TASK PROMPT >> Only lines holding the word "depth" are wanted from the records; copy all of them.

====== MATERIALS PROVIDED

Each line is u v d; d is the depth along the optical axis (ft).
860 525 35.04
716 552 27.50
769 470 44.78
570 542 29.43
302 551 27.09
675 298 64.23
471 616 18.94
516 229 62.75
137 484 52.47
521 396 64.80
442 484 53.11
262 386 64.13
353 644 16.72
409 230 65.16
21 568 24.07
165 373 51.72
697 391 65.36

============
====== MATERIALS PROVIDED

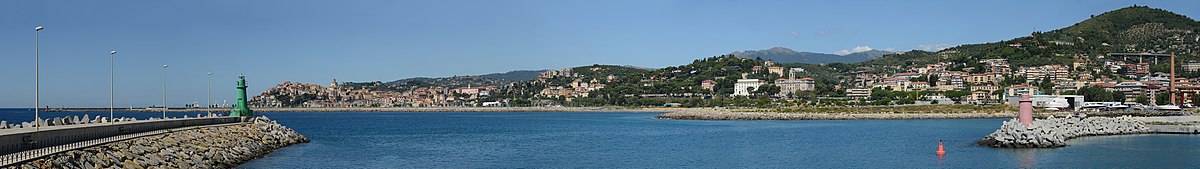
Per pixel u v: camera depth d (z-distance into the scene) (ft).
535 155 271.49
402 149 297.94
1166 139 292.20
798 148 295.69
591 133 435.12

============

WRITTEN ANSWER >>
Each line is u v d; d is the depth along the optical axis (ft).
Per pixel u v: camera depth d (z-distance into the scene) (ft).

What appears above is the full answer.